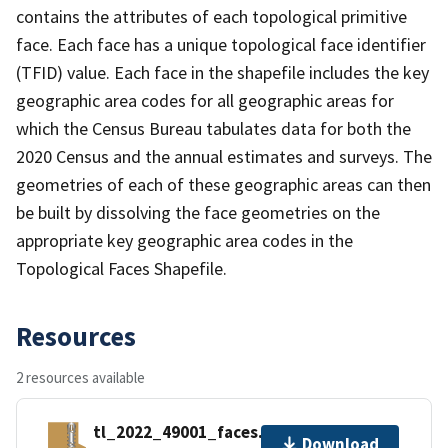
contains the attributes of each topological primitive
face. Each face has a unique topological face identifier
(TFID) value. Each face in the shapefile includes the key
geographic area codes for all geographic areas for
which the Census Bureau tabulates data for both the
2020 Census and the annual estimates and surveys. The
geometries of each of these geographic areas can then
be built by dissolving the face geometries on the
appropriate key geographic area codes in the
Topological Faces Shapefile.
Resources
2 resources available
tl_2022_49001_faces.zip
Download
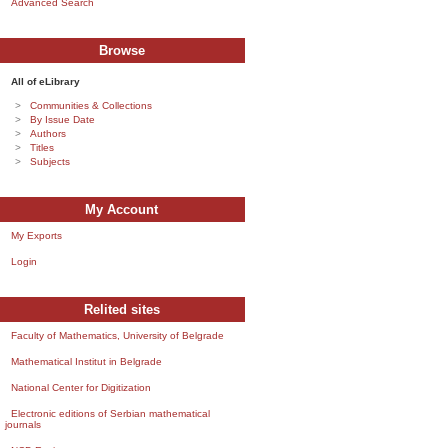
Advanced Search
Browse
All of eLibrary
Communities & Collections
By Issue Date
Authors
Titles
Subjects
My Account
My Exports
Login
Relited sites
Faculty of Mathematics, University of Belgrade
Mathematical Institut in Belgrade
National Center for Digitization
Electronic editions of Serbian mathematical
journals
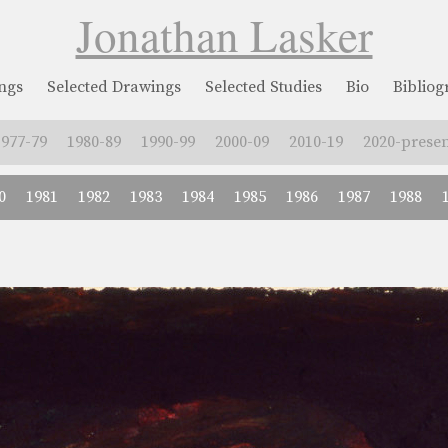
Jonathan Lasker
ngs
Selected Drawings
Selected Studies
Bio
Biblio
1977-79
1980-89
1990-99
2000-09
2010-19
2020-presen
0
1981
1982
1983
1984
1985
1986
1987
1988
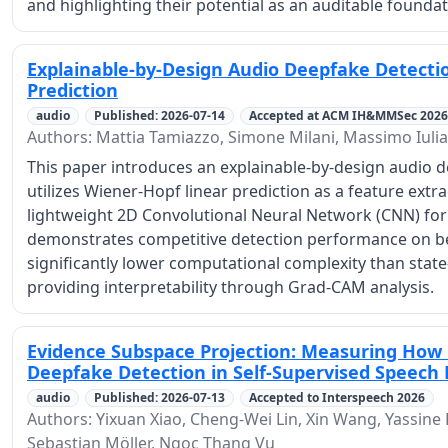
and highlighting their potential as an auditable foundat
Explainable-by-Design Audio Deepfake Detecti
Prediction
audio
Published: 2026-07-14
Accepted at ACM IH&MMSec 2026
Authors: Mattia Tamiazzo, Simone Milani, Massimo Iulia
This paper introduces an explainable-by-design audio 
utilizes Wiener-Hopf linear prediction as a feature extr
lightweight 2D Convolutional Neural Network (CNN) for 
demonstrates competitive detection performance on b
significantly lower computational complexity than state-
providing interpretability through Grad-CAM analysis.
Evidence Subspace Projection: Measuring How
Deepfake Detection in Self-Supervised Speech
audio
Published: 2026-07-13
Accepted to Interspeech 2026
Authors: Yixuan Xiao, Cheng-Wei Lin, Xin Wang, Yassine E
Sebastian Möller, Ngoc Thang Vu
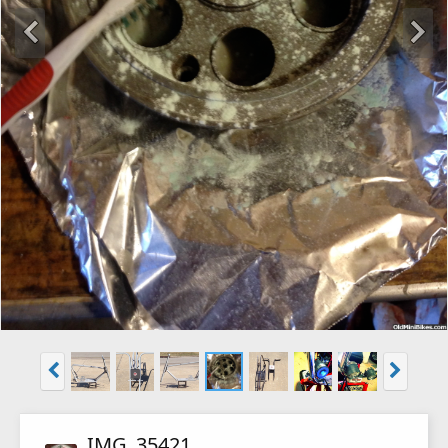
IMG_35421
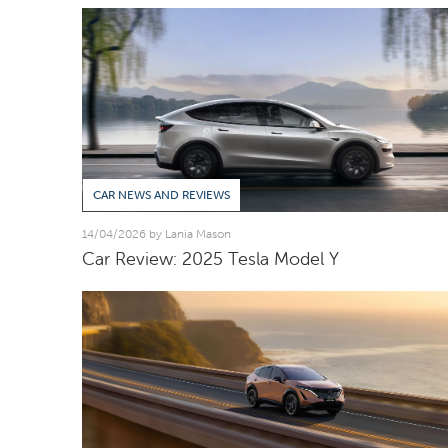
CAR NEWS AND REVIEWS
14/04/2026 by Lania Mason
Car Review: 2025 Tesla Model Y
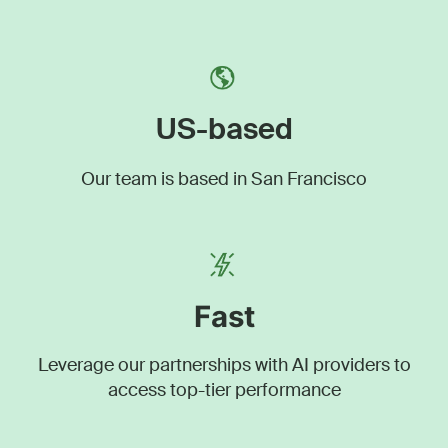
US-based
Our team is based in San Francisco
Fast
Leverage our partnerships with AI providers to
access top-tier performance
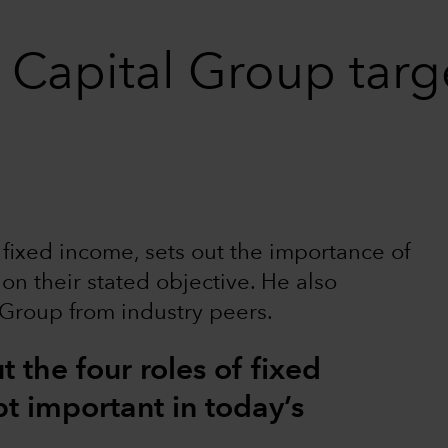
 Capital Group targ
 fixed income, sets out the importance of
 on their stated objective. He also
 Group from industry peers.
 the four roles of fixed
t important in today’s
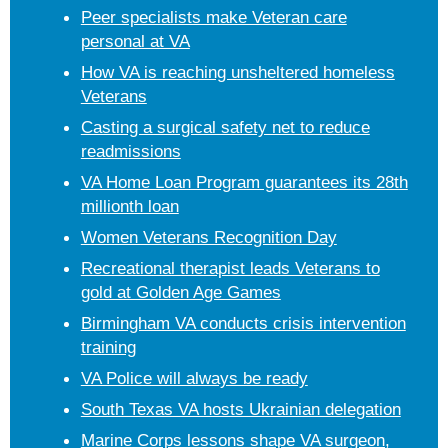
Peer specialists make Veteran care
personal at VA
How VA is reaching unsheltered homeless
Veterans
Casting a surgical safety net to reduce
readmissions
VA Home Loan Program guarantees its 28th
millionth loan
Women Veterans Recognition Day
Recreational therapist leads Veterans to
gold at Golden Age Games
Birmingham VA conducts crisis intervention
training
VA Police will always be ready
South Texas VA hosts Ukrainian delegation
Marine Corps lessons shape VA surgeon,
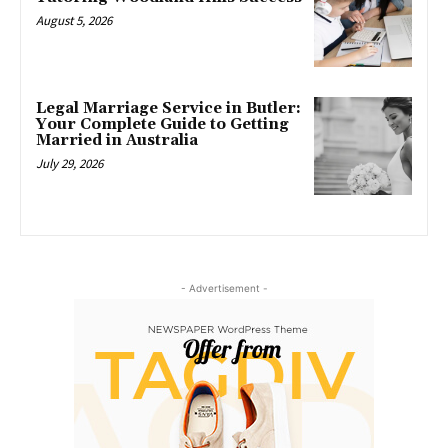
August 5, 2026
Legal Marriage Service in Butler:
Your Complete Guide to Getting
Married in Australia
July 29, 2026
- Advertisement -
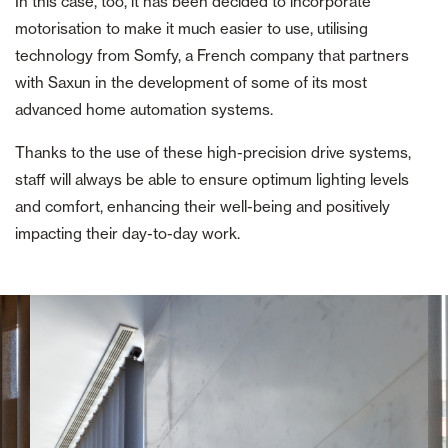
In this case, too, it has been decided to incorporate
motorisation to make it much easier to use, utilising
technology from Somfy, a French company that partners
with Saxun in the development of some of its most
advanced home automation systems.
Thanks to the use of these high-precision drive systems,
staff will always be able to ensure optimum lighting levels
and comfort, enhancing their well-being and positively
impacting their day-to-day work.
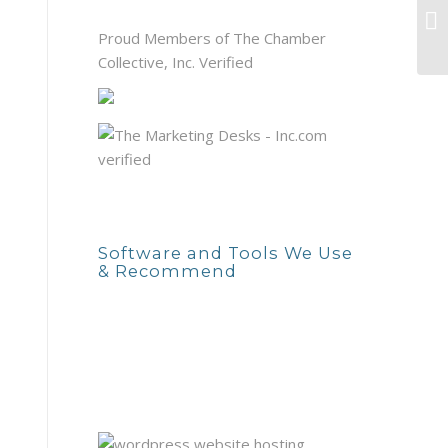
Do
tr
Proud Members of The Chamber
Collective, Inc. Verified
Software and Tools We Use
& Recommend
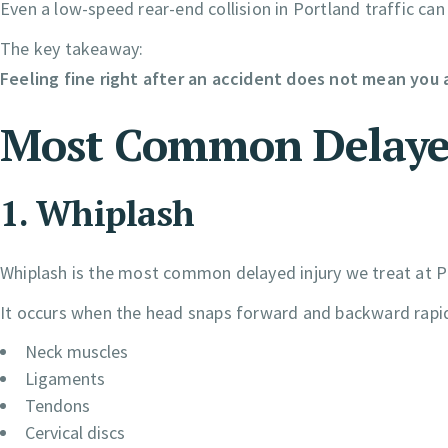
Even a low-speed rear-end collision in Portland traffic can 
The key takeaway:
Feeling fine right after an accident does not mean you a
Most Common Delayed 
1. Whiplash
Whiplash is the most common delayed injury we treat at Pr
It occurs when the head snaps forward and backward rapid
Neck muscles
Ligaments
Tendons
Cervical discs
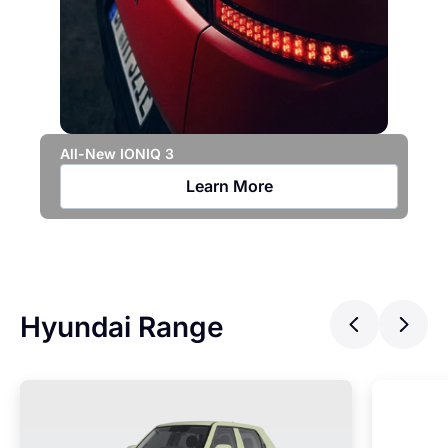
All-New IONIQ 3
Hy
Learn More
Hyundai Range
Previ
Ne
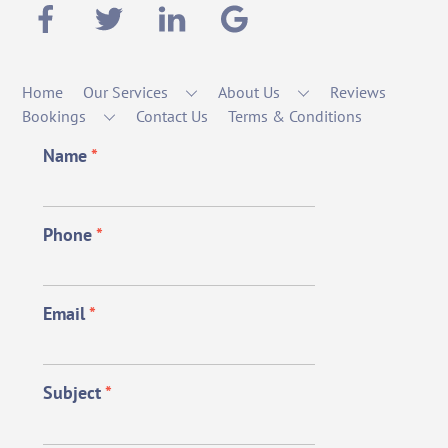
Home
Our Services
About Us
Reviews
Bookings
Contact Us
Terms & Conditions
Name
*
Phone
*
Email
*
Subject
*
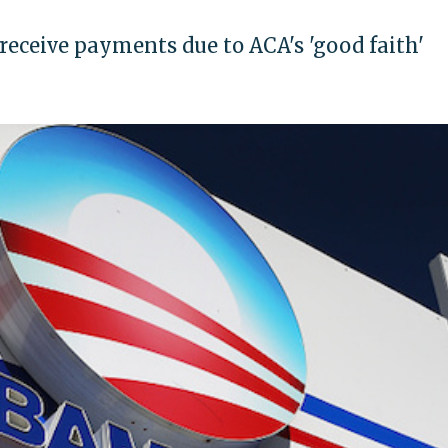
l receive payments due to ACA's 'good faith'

---

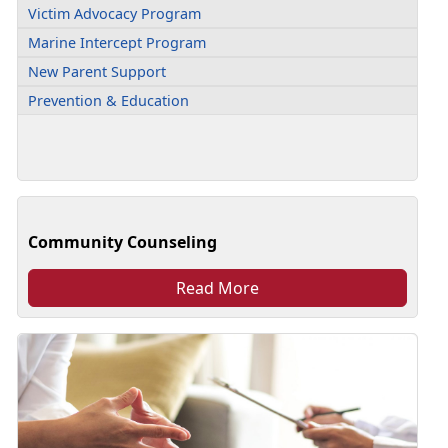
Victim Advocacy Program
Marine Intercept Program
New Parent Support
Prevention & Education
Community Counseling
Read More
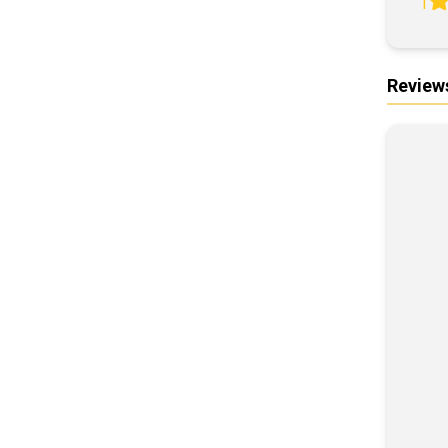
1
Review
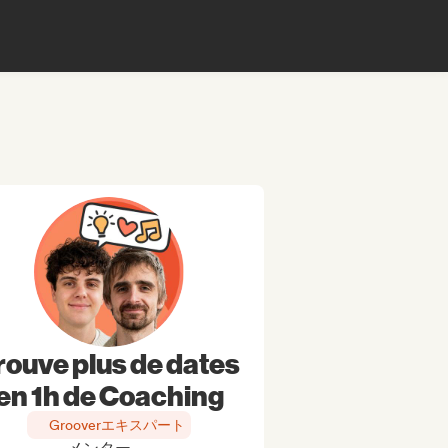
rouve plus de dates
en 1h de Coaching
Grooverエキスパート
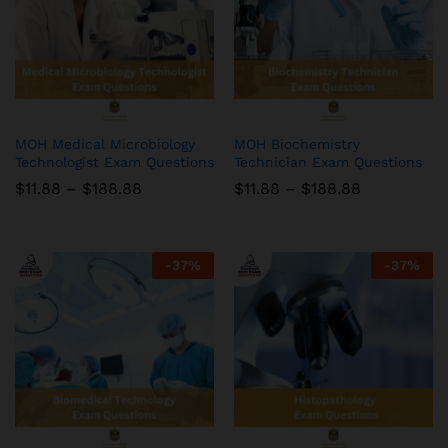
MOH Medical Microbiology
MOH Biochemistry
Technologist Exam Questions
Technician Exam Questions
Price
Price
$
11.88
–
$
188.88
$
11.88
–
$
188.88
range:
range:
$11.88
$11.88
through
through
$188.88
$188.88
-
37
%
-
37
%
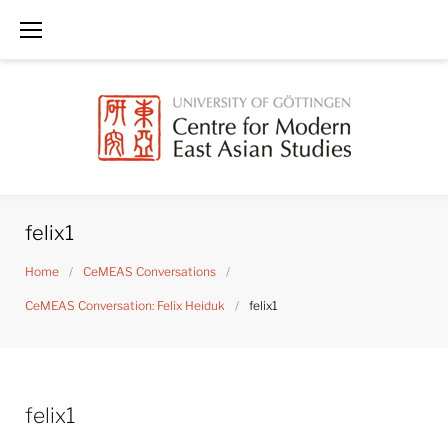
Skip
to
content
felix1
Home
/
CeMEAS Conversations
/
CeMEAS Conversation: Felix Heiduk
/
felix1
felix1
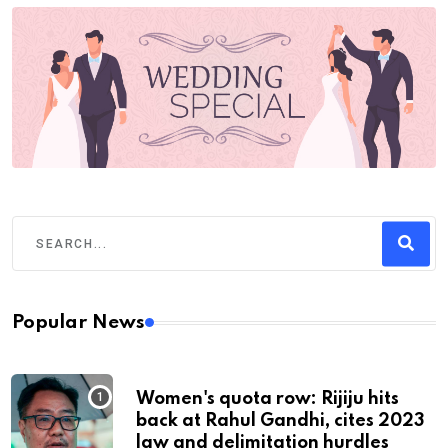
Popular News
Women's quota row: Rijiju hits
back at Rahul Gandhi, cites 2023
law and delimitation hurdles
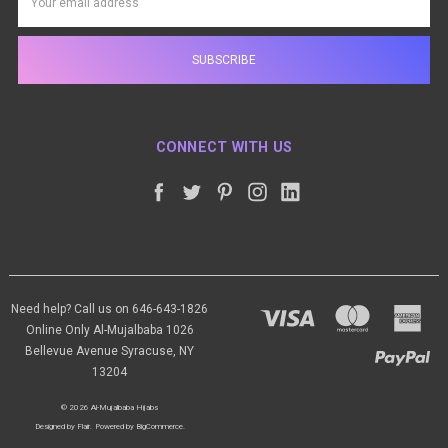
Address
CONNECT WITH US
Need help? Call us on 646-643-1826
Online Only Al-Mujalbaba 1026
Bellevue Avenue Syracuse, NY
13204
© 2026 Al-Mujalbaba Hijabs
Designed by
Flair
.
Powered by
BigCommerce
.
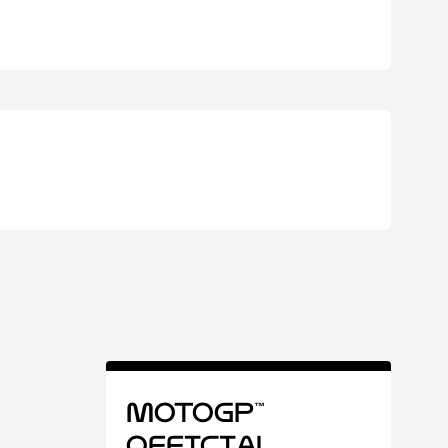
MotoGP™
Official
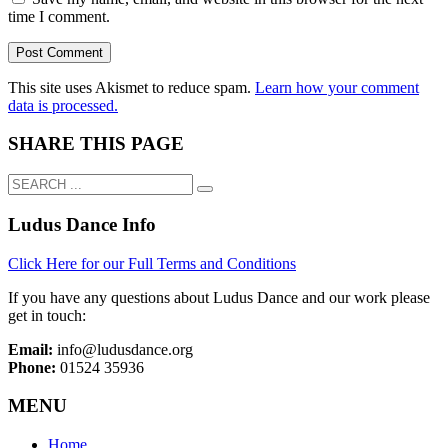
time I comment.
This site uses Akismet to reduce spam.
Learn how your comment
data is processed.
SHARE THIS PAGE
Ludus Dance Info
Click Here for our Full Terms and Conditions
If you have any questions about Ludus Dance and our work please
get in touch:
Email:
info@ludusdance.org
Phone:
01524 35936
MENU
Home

==

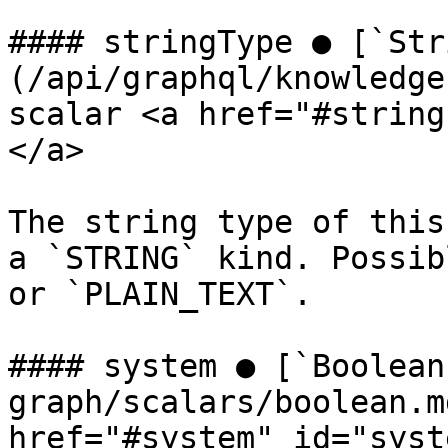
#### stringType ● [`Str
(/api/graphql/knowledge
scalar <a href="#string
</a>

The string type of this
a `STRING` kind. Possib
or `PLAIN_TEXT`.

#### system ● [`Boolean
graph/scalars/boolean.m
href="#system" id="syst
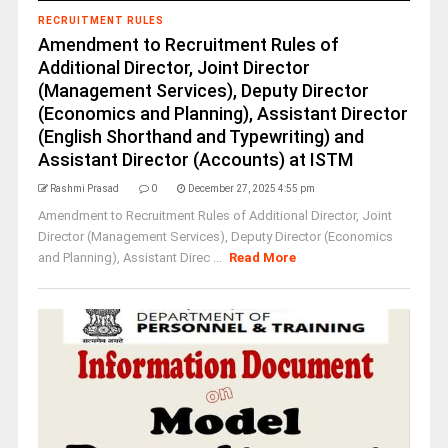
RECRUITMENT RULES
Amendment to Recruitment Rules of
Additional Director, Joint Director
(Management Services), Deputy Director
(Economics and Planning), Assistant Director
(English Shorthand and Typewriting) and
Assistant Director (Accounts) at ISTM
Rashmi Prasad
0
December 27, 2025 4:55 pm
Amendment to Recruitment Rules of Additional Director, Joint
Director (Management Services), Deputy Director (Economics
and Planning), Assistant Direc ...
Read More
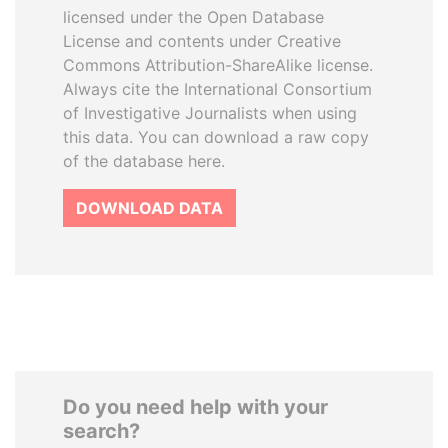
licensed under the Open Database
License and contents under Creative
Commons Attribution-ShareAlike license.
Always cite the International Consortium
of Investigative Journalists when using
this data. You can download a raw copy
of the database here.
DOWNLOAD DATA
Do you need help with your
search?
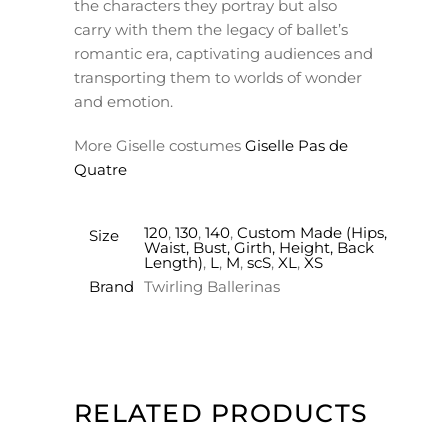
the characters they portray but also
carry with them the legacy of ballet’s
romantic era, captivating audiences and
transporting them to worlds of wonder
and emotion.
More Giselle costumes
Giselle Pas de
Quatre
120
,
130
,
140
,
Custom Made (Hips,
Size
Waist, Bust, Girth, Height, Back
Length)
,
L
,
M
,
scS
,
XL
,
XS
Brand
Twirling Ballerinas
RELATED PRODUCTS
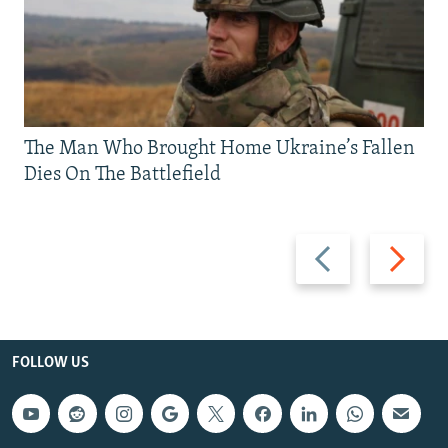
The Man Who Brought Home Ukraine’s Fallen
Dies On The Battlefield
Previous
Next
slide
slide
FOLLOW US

> _ABOUT THIS TASK_: Repeat the data from the line with "and highlighting their" to the line with "t important in today’s", both included, leaving out the pictures.

> _REPLY_:
and highlighting their potential as an auditable foundat
Explainable-by-Design Audio Deepfake Detecti
Prediction
audio
Published: 2026-07-14
Accepted at ACM IH&MMSec 2026
Authors: Mattia Tamiazzo, Simone Milani, Massimo Iulia
This paper introduces an explainable-by-design audio 
utilizes Wiener-Hopf linear prediction as a feature extr
lightweight 2D Convolutional Neural Network (CNN) for 
demonstrates competitive detection performance on b
significantly lower computational complexity than state-
providing interpretability through Grad-CAM analysis.
Evidence Subspace Projection: Measuring How
Deepfake Detection in Self-Supervised Speech
audio
Published: 2026-07-13
Accepted to Interspeech 2026
Authors: Yixuan Xiao, Cheng-Wei Lin, Xin Wang, Yassine E
Sebastian Möller, Ngoc Thang Vu
IMG_35421
CAR NEWS AND REVIEWS
14/04/2026 by Lania Mason
Car Review: 2025 Tesla Model Y
US-based
Our team is based in San Francisco
Fast
Leverage our partnerships with AI providers to
access top-tier performance
 Capital Group targ
 fixed income, sets out the importance of
 on their stated objective. He also
 Group from industry peers.
 the four roles of fixed
t important in today’s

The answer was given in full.